Equity release is not the only fish in the later life lending lake

The latest equity release lending figures show the sector has been breaking £1bn per quarter over the last year and it, therefore, looks highly likely that it will end 2021 in the region of £4.5bn lent to (predominantly) lifetime mortgage customers.

Related topics:  Later Life,  Equity release
Stuart Wilson | Air Group
9th December 2021
stuart wilson lla

Given where the sector has been at certain points in recent history, that figure will be a strong return and I have no doubts the corresponding figure for 2022 will be north of £5bn, and perhaps with a prevailing wind, could even touch the £6bn mark.

However, as has been our tendency, there is a danger that we put all our eggs in the equity release basket, and we effectively miss out on a larger opportunity. Especially when you consider that the wider later life lending market – equity release, RIO, retirement mortgages, and the like – is likely to be in the region of a £20bn market.
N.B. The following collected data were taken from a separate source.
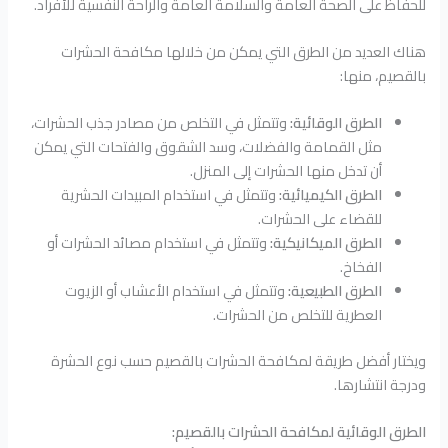
للحفاظ على الصحة العامة والسلامة العامة والراحة النفسية للأفراد.
هناك العديد من الطرق التي يمكن من خلالها مكافحة الحشرات
بالقصيم، منها:
الطرق الوقائية:
وتتمثل في التخلص من مصادر جذب الحشرات،
مثل القمامة والفضلات، وسد الشقوق والفتحات التي يمكن
أن تدخل منها الحشرات إلى المنزل.
الطرق الكيميائية:
وتتمثل في استخدام المبيدات الحشرية
للقضاء على الحشرات.
الطرق الميكانيكية:
وتتمثل في استخدام مصائد الحشرات أو
الفخاخ.
الطرق الطبيعية:
وتتمثل في استخدام الأعشاب أو الزيوت
العطرية للتخلص من الحشرات.
ويختار أفضل طريقة لمكافحة الحشرات بالقصيم حسب نوع الحشرة
ودرجة انتشارها.
الطرق الوقائية لمكافحة الحشرات بالقصيم: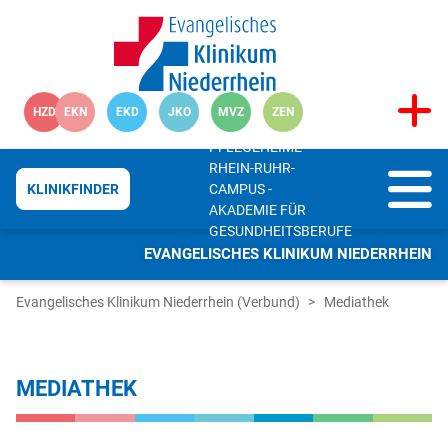
HZD
EKN
EKD
JKO
MVZ
ZEN
PFLEGEHEIME
RHEIN-RUHR-
CAMPUS -
KLINIKFINDER
AKADEMIE FÜR
GESUNDHEITSBERUFE
EVANGELISCHES KLINIKUM NIEDERRHEIN
Evangelisches Klinikum Niederrhein (Verbund)
Mediathek
MEDIATHEK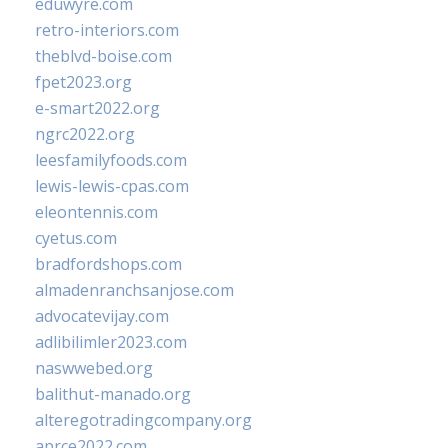
eduwyre.com
retro-interiors.com
theblvd-boise.com
fpet2023.org
e-smart2022.org
ngrc2022.org
leesfamilyfoods.com
lewis-lewis-cpas.com
eleontennis.com
cyetus.com
bradfordshops.com
almadenranchsanjose.com
advocatevijay.com
adlibilimler2023.com
naswwebed.org
balithut-manado.org
alteregotradingcompany.org
aprce2022.com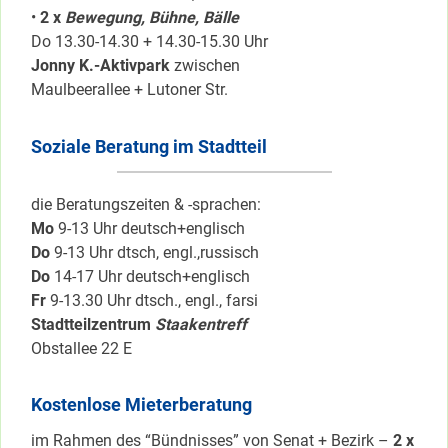
•
2 x
Bewegung, Bühne, Bälle
Do 13.30-14.30 + 14.30-15.30 Uhr
Jonny K.-Aktivpark
zwischen
Maulbeerallee + Lutoner Str.
Soziale Beratung im Stadtteil
die Beratungszeiten & -sprachen:
Mo
9-13 Uhr deutsch+englisch
Do
9-13 Uhr dtsch, engl.,russisch
Do
14-17 Uhr deutsch+englisch
Fr
9-13.30 Uhr dtsch., engl., farsi
Stadtteilzentrum
Staakentreff
Obstallee 22 E
Kostenlose Mieterberatung
im Rahmen des “Bündnisses” von Senat + Bezirk –
2 x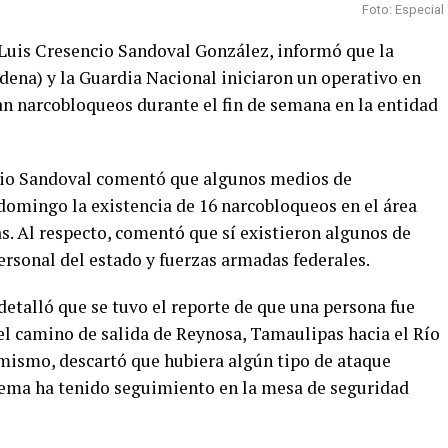
Foto: Especial
, Luis Cresencio Sandoval González, informó que la
dena) y la Guardia Nacional iniciaron un operativo en
n narcobloqueos durante el fin de semana en la entidad
cio Sandoval comentó que algunos medios de
omingo la existencia de 16 narcobloqueos en el área
s. Al respecto, comentó que sí existieron algunos de
ersonal del estado y fuerzas armadas federales.
 detalló que se tuvo el reporte de que una persona fue
 el camino de salida de Reynosa, Tamaulipas hacia el Río
imismo, descartó que hubiera algún tipo de ataque
tema ha tenido seguimiento en la mesa de seguridad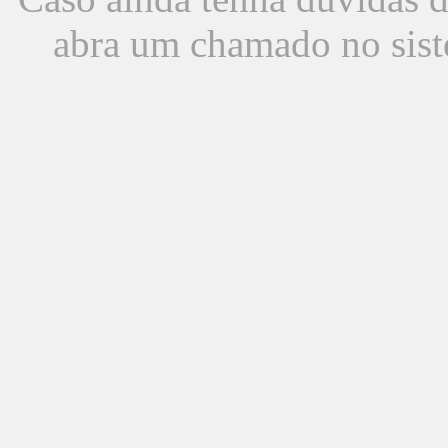
abra um chamado no sist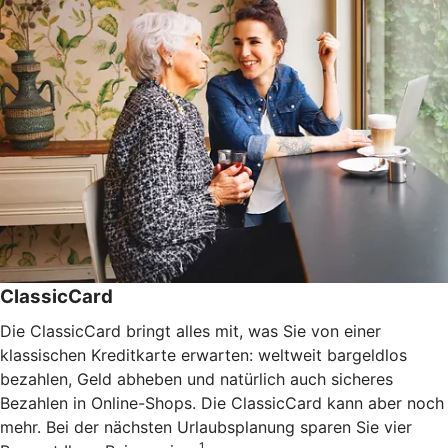
ClassicCard
Die ClassicCard bringt alles mit, was Sie von einer
klassischen Kreditkarte erwarten: weltweit bargeldlos
bezahlen, Geld abheben und natürlich auch sicheres
Bezahlen in Online-Shops. Die ClassicCard kann aber noch
mehr. Bei der nächsten Urlaubsplanung sparen Sie vier
1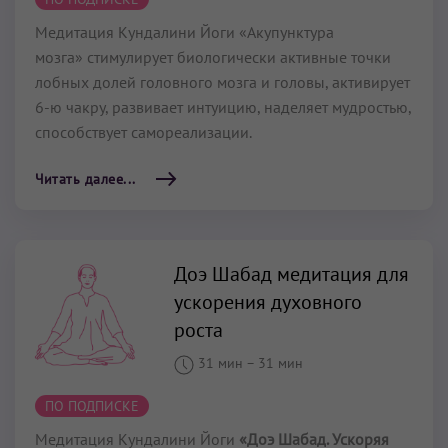
Медитация Кундалини Йоги «Акупунктура
мозга» стимулирует биологически активные точки
лобных долей головного мозга и головы, активирует
6-ю чакру, развивает интуицию, наделяет мудростью,
способствует самореализации.
Читать далее...
Доэ Шабад медитация для
ускорения духовного
роста
31 мин
–
31 мин
ПО ПОДПИСКЕ
Медитация Кундалини Йоги
«Доэ Шабад. Ускоряя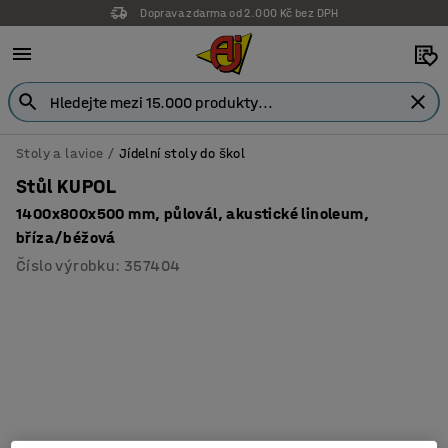
Doprava zdarma od 2.000 Kč bez DPH
Stoly a lavice
Jídelní stoly do škol
Stůl KUPOL
1400x800x500 mm, půlovál, akustické linoleum,
bříza/béžová
Číslo výrobku
:
357404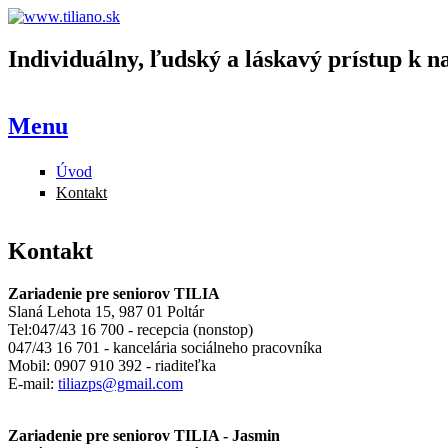
Skip to main content
Individuálny, ľudský a láskavý prístup k n
www.tiliano.sk
Menu
Úvod
Main menu
Kontakt
Kontakt
Zariadenie pre seniorov TILIA
Slaná Lehota 15, 987 01 Poltár
Tel:047/43 16 700 - recepcia (nonstop)
047/43 16 701 - kancelária sociálneho pracovníka
Mobil: 0907 910 392 - riaditeľka
E-mail:
tiliazps@gmail.com
Zariadenie pre seniorov TILIA - Jasmin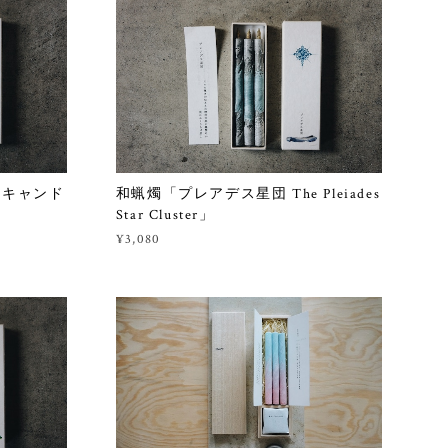
 キャンド
和蝋燭「プレアデス星団 The Pleiades
Star Cluster」
¥3,080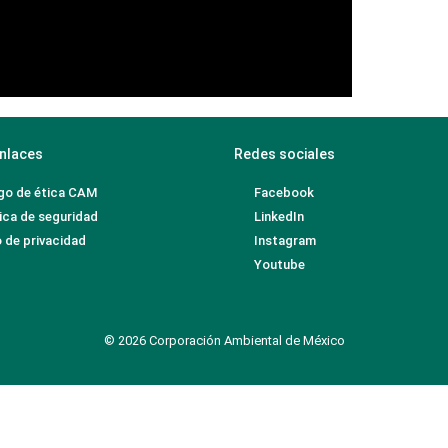
nlaces
Redes sociales
go de ética CAM
Facebook
ica de seguridad
LinkedIn
 de privacidad
Instagram
Youtube
© 2026 Corporación Ambiental de México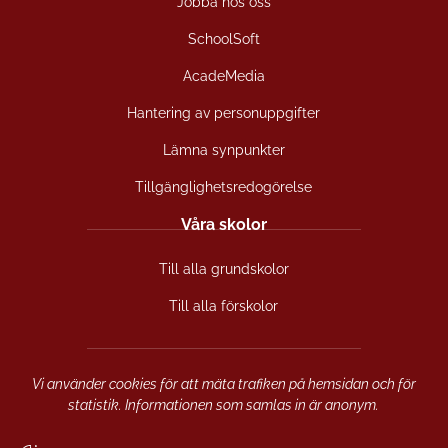
Jobba hos oss
e
t
t
b
a
u
SchoolSoft
o
g
b
o
r
e
AcadeMedia
k
a
(
(
m
ö
Hantering av personuppgifter
ö
(
p
Lämna synpunkter
p
ö
p
p
p
n
Tillgänglighetsredogörelse
n
p
a
a
n
s
Våra skolor
s
a
i
i
s
n
Till alla grundskolor
n
i
y
y
n
t
Till alla förskolor
t
y
t
t
t
f
f
t
ö
ö
f
n
Vi använder cookies för att mäta trafiken på hemsidan och för
n
ö
s
statistik. Informationen som samlas in är anonym.
s
n
t
t
s
e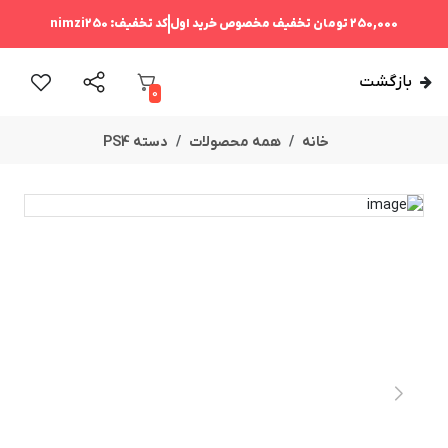
250,000 تومان
تخفیف مخصوص خرید اول
کد تخفیف:
nimzi250
بازگشت
0
خانه
همه محصولات
دسته PS4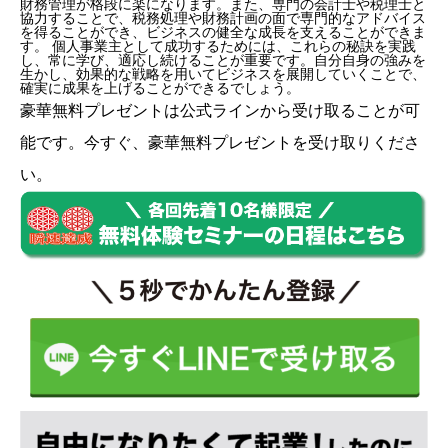
財務管理が格段に楽になります。また、専門の会計士や税理士と
協力することで、税務処理や財務計画の面で専門的なアドバイス
を得ることができ、ビジネスの健全な成長を支えることができま
す。 個人事業主として成功するためには、これらの秘訣を実践
し、常に学び、適応し続けることが重要です。自分自身の強みを
生かし、効果的な戦略を用いてビジネスを展開していくことで、
確実に成果を上げることができるでしょう。
豪華無料プレゼントは
公式ライン
から受け取ることが可
能です。今すぐ、豪華無料プレゼントを受け取りくださ
い。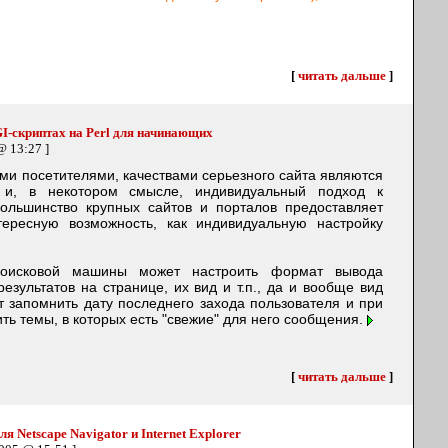
[
читать дальше
]
CGI-скриптах на Perl для начинающих
@ 13:27 ]
и посетителями, качествами серьезного сайта являются
я и, в некотором смысле, индивидуальный подход к
ольшинство крупных сайтов и порталов предоставляет
тересную возможность, как индивидуальную настройку
поисковой машины может настроить формат вывода
результатов на странице, их вид и т.п., да и вообще вид
 запомнить дату последнего захода пользователя и при
ь темы, в которых есть "свежие" для него сообщения.
[
читать дальше
]
я Netscape Navigator и Internet Explorer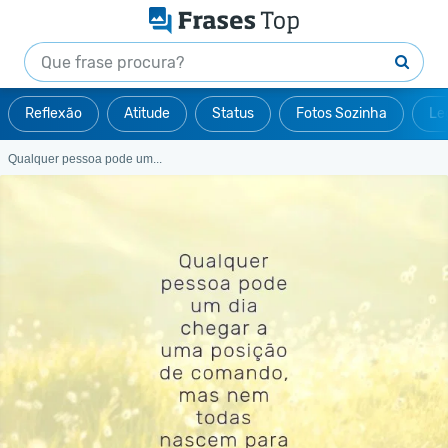
Reflexão
Atitude
Status
Fotos Sozinha
Le
Qualquer pessoa pode um...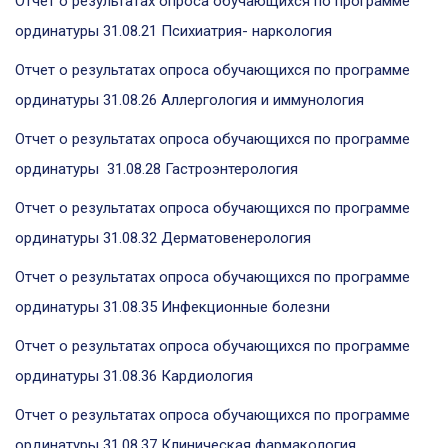
Отчет о результатах опроса обучающихся по программе
ординатуры 31.08.21 Психиатрия- наркология
Отчет о результатах опроса обучающихся по программе
ординатуры 31.08.26 Аллергология и иммунология
Отчет о результатах опроса обучающихся по программе
ординатуры 31.08.28 Гастроэнтерология
Отчет о результатах опроса обучающихся по программе
ординатуры 31.08.32 Дерматовенерология
Отчет о результатах опроса обучающихся по программе
ординатуры 31.08.35 Инфекционные болезни
Отчет о результатах опроса обучающихся по программе
ординатуры 31.08.36 Кардиология
Отчет о результатах опроса обучающихся по программе
ординатуры 31.08.37 Клиническая фармакология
My view is that, if you’re going to go fishing in a lake, why not make it a large one, and that it, therefore, makes perfect sense to - extending the metaphor - cast your net as wide as possible.

By this, I mean that equity release is not the only fish in the later life lending lake and that it’s imperative for advisers to be looking at the provision of advice on all those options available, not simply the one they might have specialised in until recently.

At our recent Annual Conference, I was asked if I saw the sector becoming ever more specialist, and I had to answer that I saw the future as being quite the opposite. Our recent Census showed the underlying agreement that we have to move away from a focus purely on equity release to one on later life lending, and it would probably be worthwhile to rebrand as such.

Because the simple fact is if you’re only fishing in those equity release waters, then you’re going to be missing out on a lot of consumer demand from those who are not suitable for a lifetime mortgage product.

Don’t get me wrong, there are also customers who will begin engagement with you talking about a mortgage option, but who ultimately end up at equity release, however, if you’re not in the market for those older mortgage customers, then you’re not going to be having the conversation in the first place, let alone providing them with a product you actually know incredibly well.

A broader range of product options has to be the way forward for those wanting to service the growing demand coming in from consumers for later life lending.

Again, at our Conference, I was asked to explain what I meant by advisers working in silos? After I’d answered the question about equity release being a silo within the wider later life lending space, it occurred to me that this was actually a positive question to ask.

Perhaps the adviser that asked it wasn’t aware of the siloed nature of equity release, compared to later life lending, and therefore wasn’t constricting their own offering to just lifetime mortgages. I was hopeful that they would be offering the full range of later life lending options to clients because that was better for their business, and it would be certainly better for the consumer in terms of the outcome they received.

I hear a lot from advisers who recognise that demand is growing for later life lending products – perhaps they see it themselves amongst their own client base? They will certainly see it in terms of the reliance more people now have on their housing wealth when they are confronting issues such as their retirement cost of living, increased food/utility bills, meeting a pension gap, and all the other issues that require people to look for options in later life.

What they tend to lack is support and guidance – which of course we at Air Group can provide in abundance – but we also have to set new advisers on a later life lending path, not just an equity release one, for all the reasons listed above.

Options in both the equity release and later life lending sectors will grow; innovation is happening all the time and product solutions will change as the customer’s needs change. However, if you’re unable to access all those options then you and they will suffer.

Equity release is vital, and it will remain a fundamental part of older homeowners’ product solutions, but it should be seen as part of a package of later life lending options. The future is in holistic later life lending, and we can help you grasp it.